T he laptop screen burns my eyes after hours of staring at it, scrolling through financial records, property deeds, and corporate filings—anything that might reveal why my backers are suddenly pushing their timeline.

Why are they so interested in Lilian? After all this time, why now?

The warehouse is quiet this afternoon. Aries went out to meet with some contact—against my advice, but nobody gives a shit what I think.

Lilian’s been in the shower for the past twenty minutes, the distant sound of running water the only thing breaking the silence.

I rub my eyes, trying to focus on the screen again.

Something’s missing. There’s some missing connection I’m not seeing.

These men didn’t invest millions in my revenge plot out of the goodness of their fucking hearts.

They want something. Something specific.

And it has to do with Lilian. She’s the only connection I can think of.

They might have kidnapped her to get to Aries and me, but they didn’t really hurt her, and they accepted my request for more time too quickly after all the trouble of catching her.
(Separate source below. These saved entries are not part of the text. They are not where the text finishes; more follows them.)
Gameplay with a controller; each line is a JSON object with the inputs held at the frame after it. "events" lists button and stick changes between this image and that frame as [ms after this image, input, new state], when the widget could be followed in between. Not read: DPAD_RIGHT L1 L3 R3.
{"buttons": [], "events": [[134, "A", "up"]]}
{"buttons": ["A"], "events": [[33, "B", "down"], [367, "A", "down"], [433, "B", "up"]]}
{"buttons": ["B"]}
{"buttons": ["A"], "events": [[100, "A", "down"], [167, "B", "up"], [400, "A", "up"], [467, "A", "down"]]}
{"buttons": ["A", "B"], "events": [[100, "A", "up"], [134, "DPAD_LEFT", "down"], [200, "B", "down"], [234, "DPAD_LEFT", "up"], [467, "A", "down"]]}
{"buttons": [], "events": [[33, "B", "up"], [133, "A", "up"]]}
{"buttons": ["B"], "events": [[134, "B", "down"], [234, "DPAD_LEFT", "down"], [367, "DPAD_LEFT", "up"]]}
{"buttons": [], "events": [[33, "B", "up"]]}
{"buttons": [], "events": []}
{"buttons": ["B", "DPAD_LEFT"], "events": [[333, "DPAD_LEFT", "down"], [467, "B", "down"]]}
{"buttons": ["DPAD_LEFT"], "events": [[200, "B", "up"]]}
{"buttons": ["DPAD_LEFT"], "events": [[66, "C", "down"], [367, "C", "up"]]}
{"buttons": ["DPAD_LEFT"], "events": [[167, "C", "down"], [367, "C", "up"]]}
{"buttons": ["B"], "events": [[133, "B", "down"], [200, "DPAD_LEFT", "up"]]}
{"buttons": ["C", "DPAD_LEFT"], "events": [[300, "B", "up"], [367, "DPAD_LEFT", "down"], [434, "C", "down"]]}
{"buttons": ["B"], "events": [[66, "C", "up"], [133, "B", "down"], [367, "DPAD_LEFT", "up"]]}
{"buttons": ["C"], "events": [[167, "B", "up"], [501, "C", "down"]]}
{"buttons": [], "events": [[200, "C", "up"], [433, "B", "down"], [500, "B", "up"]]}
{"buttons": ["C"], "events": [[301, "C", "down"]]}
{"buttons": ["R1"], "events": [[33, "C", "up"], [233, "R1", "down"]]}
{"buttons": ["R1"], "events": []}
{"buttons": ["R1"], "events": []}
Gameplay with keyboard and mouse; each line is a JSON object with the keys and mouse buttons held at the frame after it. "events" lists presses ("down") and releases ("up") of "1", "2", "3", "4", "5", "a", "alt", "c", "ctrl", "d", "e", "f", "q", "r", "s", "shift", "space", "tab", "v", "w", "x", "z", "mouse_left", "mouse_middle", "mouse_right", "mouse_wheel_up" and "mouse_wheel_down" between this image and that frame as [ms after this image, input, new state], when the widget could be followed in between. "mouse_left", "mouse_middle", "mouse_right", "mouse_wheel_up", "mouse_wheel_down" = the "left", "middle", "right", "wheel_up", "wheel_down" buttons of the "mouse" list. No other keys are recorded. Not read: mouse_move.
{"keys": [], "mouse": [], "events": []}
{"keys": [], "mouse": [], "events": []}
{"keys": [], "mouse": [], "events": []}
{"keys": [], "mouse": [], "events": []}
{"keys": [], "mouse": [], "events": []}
It’s been bothering me for the past couple of days.

When we first met, a couple of years ago now, they found me at the edge of the campus stalking Aries. So why had they been stalking Aries in the first place?

The deal we made involved them setting me up completely to bring down the Hayes empire.

They asked it be done quickly, once the warehouse was in place, even going so far as to make sure I had extra resources to set up my very specific revenge for Aries.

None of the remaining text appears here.